The main scholarly contribution of this study lies in its integrative reading of Khomeini’s political thought through the combined lenses of illuminative ontology, Shiʿi gnosis, and Islamic political philosophy. Unlike previous studies that tend to emphasize revolutionary politics, constitutional structure, ideological formulation, or biographical mysticism in isolation, this study demonstrates the conceptual mechanism through which metaphysics is translated into political legitimacy and then into a model of the ideal society. In doing so, the research contributes to the study of modern Islamic political theory by showing that metaphysics is not merely a theological background, but an active source of legitimacy, social order, and state formation. The study also contributes a comparative framework that places Khomeini in dialogue with Suhrawardi, Mullā Ṣadrā, Plato, and al-Fārābī, thereby enriching the understanding of leadership as the mediation of a higher order of reality across different philosophical traditions.

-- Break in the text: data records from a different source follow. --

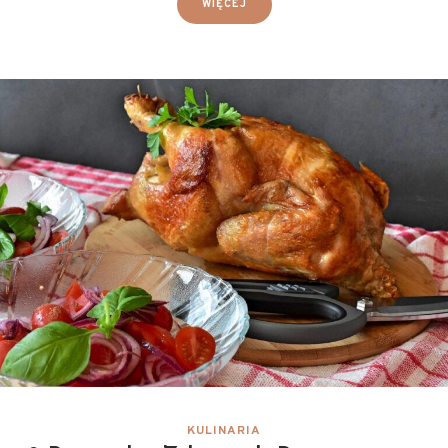
WIĘCEJ
KULINARIA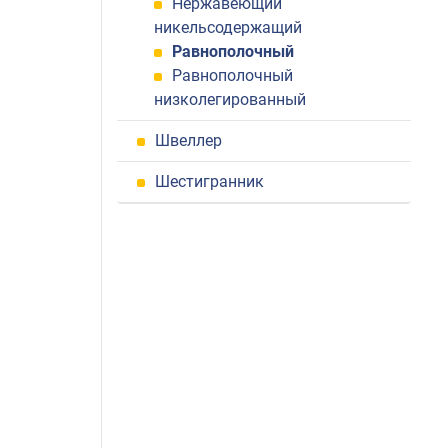
Нержавеющий
никельсодержащий
Равнополочный
Равнополочный
низколегированный
Швеллер
Шестигранник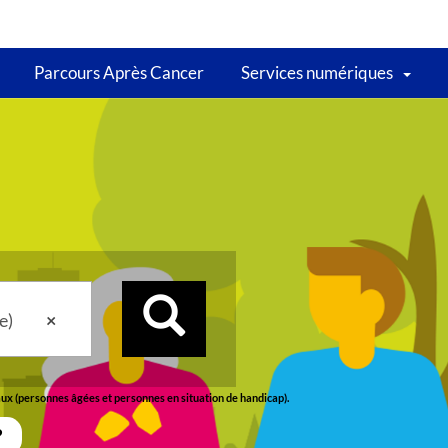
Parcours Après Cancer
Services numériques
e)
×
aux (personnes âgées et personnes en situation de handicap).
?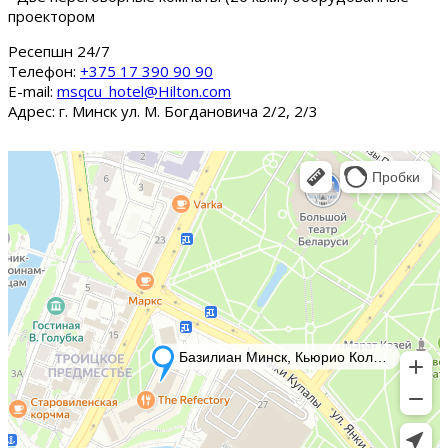
проектором
Ресепшн 24/7
Tелефон:
+375 17 390 90 90
E-mail:
msqcu_hotel@Hilton.com
Адрес: г. Минск ул. М. Богдановича 2/2, 2/3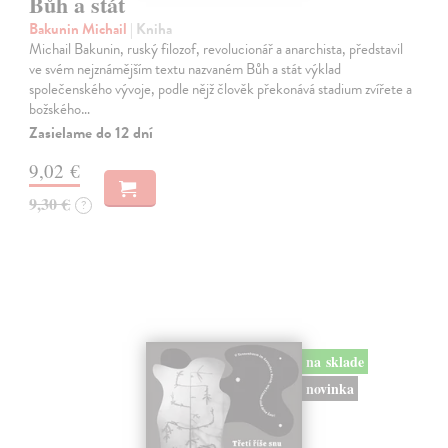
Bůh a stát
Bakunin Michail
| Kniha
Michail Bakunin, ruský filozof, revolucionář a anarchista, představil
ve svém nejznámějším textu nazvaném Bůh a stát výklad
společenského vývoje, podle nějž člověk překonává stadium zvířete a
božského…
Zasielame do 12 dní
9,02 €
9,30 €
?
na sklade
novinka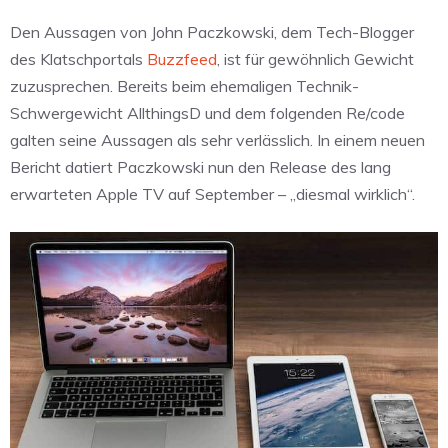
Den Aussagen von John Paczkowski, dem Tech-Blogger
des Klatschportals
Buzzfeed
, ist für gewöhnlich Gewicht
zuzusprechen. Bereits beim ehemaligen Technik-
Schwergewicht AllthingsD und dem folgenden Re/code
galten seine Aussagen als sehr verlässlich. In einem neuen
Bericht datiert Paczkowski nun den Release des lang
erwarteten Apple TV auf September – „diesmal wirklich“.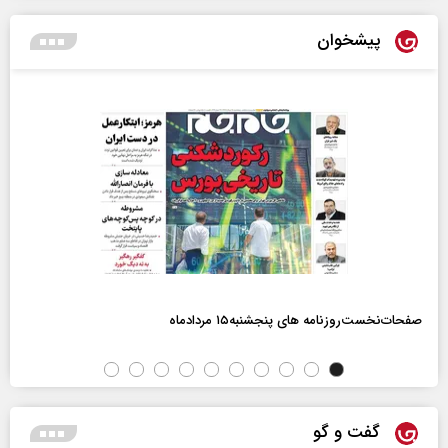
پیشخوان
صفحات‌نخست‌روزنامه ها‌ی پنجشنبه‌۱۵ مردادماه
گفت و گو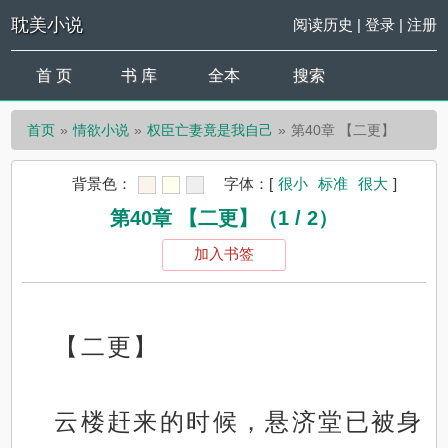
耽美小说
阅读历史
|
登录
|
注册
首 页
书 库
全本
搜索
首页
情欲小说
权臣亡妻竟是我自己
第40章 【二更】
背景色：
字体：
[
很小
标准
很大
]
第40章 【二更】（1 / 2）
加入书签
【二更】
云楼赶来的时候，悬济堂已被身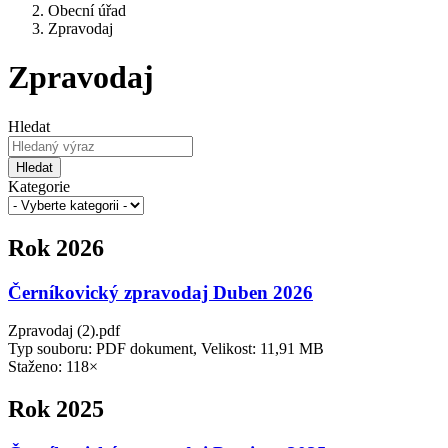
Obecní úřad
Zpravodaj
Zpravodaj
Hledat
Hledat
Kategorie
Rok 2026
Černíkovický zpravodaj Duben 2026
Zpravodaj (2).pdf
Typ souboru: PDF dokument, Velikost: 11,91 MB
Staženo: 118×
Rok 2025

At the same time, this study has several limitations. Because it is based on qualitative library research and hermeneutic-conceptual analysis, it remains confined to the level of texts, concepts, and intellectual structures. It does not examine empirically how the ontological-illuminative paradigm of Wilāyat al-Faqīh has been implemented, negotiated, or contested in the socio-political practices of the Islamic Republic of Iran. In addition, the study focuses primarily on Khomeini and the major philosophical traditions that shaped his thought, without extending its comparison to broader Sunni political theology, contemporary post-Khomeini reinterpretations, or empirical debates on governance and pluralism in present-day Iran. Future research should therefore develop more historically grounded and empirically oriented studies on the institutional, social, and political effects of this metaphysical paradigm, while also expanding comparative analysis across Islamic traditions and modern theopolitical models.